TASK OBJECTIVE: Continue the article on Manuel Neuer's performance in the 2013 Champions League final, picking up after its last sentence.

SOURCE DOCUMENT Block Start

Champions League Final 2013: Manuel Neuer Was Biggest Winner After Great Showing

Joseph ZuckerFeatured ColumnistMay 26, 2013

LONDON, ENGLAND - MAY 25:  Manuel Neuer of Bayern Muenchen holds a section of the goal netting as he celebrates victory after the UEFA Champions League final match between Borussia Dortmund and FC Bayern Muenchen at Wembley Stadium on May 25, 2013 in London, United Kingdom.  (Photo by Alex Livesey/Getty Images)
Alex Livesey/Getty Images

Take a bow, Manuel Neuer.

Arjen Robben might have been named man of the match, but no player was more important than Manuel Neuer to Bayern Munich in its 2-1 win in the 2013 Champions League final.

Rarely have fans seen such a big match where the opposing goalkeepers were on such great form. Roman Weidenfeller had a great match as well, but it was Neuer who left you absolutely breathless at times.

Without him, Bayern Munich could have surrendered three or four goals and been out of it after about 40 minutes. Borussia Dortmund was constantly getting in the Munich third early on in the match and time and again, Neuer proved up to the task.

Neuer was almost never caught out of position. This was best exemplified by his save on Robert Lewandowski's shot early in the first half.

Some keepers might have been baffled by the shot trajectory or would have needed to make an acrobatic save in order to keep the shot out of the net. Instead, Neuer shifted himself only a little in order to palm the ball over the crossbar.

Dortmund found the majority of their shots dismissed with similar aplomb from Neuer.

ESPN's Paul Carr has a breakdown of Neuer's saves from the match:

Any debate as to whether Neuer is the best keeper in the world should be over. And it's not as if Neuer has just become a great keeper, either. He's been at this level for years. He was impressive during Schalke's run to the semifinals in 2011, but he's reached a different level since moving to Bayern Munich.

SOURCE DOCUMENT Block End
EXCERPTED DATA Block Start

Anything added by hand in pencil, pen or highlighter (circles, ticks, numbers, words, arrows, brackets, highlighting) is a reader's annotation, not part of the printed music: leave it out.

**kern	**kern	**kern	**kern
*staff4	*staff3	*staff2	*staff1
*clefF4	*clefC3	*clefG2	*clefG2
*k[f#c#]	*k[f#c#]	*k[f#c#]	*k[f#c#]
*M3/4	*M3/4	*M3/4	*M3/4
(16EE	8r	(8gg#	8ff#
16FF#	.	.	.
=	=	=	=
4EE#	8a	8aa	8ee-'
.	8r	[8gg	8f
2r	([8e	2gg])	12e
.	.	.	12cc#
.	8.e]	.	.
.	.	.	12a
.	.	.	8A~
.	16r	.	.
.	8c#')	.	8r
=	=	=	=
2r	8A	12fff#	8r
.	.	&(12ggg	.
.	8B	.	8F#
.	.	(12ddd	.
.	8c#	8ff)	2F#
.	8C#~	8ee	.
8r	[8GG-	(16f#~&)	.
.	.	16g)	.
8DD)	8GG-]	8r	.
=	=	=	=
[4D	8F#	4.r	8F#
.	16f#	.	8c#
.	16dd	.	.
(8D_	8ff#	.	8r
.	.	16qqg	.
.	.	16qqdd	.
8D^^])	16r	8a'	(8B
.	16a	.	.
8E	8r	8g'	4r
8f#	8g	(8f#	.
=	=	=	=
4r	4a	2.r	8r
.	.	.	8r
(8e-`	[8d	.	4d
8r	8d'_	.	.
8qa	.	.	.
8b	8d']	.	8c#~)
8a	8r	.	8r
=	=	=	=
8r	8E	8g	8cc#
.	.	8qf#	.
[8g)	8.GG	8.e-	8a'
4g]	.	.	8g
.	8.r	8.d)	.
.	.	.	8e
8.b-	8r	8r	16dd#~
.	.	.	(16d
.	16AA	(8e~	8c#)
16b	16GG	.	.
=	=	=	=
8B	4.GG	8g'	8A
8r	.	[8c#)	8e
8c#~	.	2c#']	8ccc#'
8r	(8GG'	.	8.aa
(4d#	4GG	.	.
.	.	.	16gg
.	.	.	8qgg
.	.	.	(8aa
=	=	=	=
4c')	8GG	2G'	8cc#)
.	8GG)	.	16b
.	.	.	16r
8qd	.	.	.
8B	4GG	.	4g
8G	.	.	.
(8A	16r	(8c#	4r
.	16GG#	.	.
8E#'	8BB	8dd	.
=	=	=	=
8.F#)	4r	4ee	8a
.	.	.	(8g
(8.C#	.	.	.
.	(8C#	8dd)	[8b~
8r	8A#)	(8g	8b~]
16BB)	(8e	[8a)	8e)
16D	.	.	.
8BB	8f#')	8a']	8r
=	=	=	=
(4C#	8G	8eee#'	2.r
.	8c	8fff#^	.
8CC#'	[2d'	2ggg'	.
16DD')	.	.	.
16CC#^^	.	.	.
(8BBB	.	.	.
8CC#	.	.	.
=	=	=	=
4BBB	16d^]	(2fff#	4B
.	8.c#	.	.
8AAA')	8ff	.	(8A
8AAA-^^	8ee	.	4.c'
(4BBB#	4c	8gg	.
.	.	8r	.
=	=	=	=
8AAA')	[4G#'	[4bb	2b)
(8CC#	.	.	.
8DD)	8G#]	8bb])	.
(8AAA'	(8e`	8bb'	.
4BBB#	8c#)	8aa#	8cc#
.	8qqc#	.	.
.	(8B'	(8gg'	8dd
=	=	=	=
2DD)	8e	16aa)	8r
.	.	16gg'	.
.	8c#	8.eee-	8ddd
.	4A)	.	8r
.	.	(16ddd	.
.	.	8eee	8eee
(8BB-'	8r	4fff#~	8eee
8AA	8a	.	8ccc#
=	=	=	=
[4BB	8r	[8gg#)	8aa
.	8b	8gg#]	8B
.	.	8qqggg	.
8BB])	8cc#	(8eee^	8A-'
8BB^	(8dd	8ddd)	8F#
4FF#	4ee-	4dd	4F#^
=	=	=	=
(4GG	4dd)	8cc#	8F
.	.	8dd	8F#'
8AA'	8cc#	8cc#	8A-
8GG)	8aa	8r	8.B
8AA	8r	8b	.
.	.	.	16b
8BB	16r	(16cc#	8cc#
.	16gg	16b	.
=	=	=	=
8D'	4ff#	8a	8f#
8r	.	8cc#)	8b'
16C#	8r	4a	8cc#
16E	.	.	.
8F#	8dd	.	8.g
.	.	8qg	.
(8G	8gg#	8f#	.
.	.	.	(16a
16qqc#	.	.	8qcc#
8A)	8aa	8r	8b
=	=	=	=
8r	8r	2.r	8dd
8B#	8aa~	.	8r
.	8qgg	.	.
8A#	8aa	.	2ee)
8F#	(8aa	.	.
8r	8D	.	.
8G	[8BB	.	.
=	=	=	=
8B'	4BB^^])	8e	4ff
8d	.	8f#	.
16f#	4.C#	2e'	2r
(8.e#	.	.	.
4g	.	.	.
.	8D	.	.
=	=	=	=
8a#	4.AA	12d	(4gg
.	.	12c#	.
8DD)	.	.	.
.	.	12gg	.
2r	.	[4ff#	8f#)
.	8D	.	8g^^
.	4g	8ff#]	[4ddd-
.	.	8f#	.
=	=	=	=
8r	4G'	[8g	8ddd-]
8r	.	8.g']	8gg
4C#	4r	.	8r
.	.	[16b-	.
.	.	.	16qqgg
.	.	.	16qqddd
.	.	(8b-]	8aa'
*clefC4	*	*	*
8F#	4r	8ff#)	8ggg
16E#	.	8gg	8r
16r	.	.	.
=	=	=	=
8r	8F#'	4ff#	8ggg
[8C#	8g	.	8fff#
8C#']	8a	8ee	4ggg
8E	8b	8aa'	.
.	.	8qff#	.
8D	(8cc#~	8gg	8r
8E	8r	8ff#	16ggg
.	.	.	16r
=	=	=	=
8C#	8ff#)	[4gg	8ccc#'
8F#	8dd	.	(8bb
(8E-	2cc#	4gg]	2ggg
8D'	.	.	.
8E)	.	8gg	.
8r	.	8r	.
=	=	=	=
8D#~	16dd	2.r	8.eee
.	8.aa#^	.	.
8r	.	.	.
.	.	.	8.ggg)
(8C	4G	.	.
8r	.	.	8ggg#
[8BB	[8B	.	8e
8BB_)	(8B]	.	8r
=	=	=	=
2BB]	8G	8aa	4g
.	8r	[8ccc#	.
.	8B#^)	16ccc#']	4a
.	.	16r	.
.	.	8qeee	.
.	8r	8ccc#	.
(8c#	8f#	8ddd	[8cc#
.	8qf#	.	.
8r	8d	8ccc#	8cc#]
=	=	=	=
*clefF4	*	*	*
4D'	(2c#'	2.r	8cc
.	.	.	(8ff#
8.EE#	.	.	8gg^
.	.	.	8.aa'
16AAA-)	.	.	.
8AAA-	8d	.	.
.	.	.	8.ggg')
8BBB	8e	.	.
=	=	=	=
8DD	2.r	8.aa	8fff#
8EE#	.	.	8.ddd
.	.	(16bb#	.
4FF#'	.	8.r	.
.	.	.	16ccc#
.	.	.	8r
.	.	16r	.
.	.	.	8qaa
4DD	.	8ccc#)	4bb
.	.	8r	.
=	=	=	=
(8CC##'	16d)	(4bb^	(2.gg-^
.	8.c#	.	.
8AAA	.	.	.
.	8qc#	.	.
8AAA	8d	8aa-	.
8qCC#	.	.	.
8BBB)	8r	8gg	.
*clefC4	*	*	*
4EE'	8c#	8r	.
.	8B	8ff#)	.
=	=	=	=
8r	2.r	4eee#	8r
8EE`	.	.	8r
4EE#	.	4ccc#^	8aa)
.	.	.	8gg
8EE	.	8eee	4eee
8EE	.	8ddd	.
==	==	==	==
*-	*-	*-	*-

EXCERPTED DATA Block End

RESULT OF THIS TASK:
After a performance like this, the discussion can begin as to whether Neuer can be remembered as one of the best of his generation.

With Neuer between the sticks, Bayern conceded only 18 goals in the Bundesliga. Some might be of the opinion that Neuer only looked good because he had a good defense in front of him or that the Bundesliga doesn't offer the same quality of the Premier League, La Liga, Serie A or another European league.

Both of those arguments are null and void.

The goalkeeper is the leader of the back line. He can have great defenders in front of him, but if he doesn't communicate properly, the whole unit suffers. The centre-backs end up out of position and goals inevitably flow.

As far as the criticism of the Bundesliga goes, the league continues to grow, and despite the dominance of Bayern this season, continues to have a lot of talented players and top-quality football.

People also tend to forget about the pressure Neuer was under and continues to be under since moving to Bayern. The club's ultras gave him a strict set of rules for when he first arrived. It's not as if the fans were rolling out the red carpet for one of the best players in the world at his position.

Of course, Neuer is prone to make some silly mistakes. What player isn't?

The problem with being a goalkeeper is that each one of your failings is magnified. When Cristiano Ronaldo or Lionel Messi skies a shot yards off goal, people don't really care. Those players will do something incredible moments later to more than make up for any mistake.

Goalkeepers aren't given the same kind of luxury.

Neuer, like any elite keeper, has a short memory and limits the frequency of major errors.

The Champions League was a deserved showcase for the German shot-stopper. He's been the best there is for the past couple of seasons, and it's about time that every football fan understood why.